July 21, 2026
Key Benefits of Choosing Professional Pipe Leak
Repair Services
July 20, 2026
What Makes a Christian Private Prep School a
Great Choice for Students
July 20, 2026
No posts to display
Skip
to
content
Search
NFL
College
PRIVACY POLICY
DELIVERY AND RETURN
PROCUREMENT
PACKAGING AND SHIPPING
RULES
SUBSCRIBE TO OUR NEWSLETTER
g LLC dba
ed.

---

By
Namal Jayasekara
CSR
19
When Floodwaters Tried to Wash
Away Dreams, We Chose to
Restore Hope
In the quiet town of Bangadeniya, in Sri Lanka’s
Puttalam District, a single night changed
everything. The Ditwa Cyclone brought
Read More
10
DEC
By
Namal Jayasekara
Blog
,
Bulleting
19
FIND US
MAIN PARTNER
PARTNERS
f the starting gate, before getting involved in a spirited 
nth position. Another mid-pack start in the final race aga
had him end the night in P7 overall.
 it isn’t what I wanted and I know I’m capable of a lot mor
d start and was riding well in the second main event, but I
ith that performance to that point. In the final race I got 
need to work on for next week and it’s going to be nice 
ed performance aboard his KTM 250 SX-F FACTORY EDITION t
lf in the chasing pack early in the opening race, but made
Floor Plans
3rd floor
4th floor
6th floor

__Exercise prompt__: Copy out the stretch of the records from the line containing "July 21, 2026" through the line containing "DELIVERY AND RETURN", word for word, line for line.

__Response for this exercise__:
July 21, 2026
Key Benefits of Choosing Professional Pipe Leak
Repair Services
July 20, 2026
What Makes a Christian Private Prep School a
Great Choice for Students
July 20, 2026
No posts to display
Skip
to
content
Search
NFL
College
PRIVACY POLICY
DELIVERY AND RETURN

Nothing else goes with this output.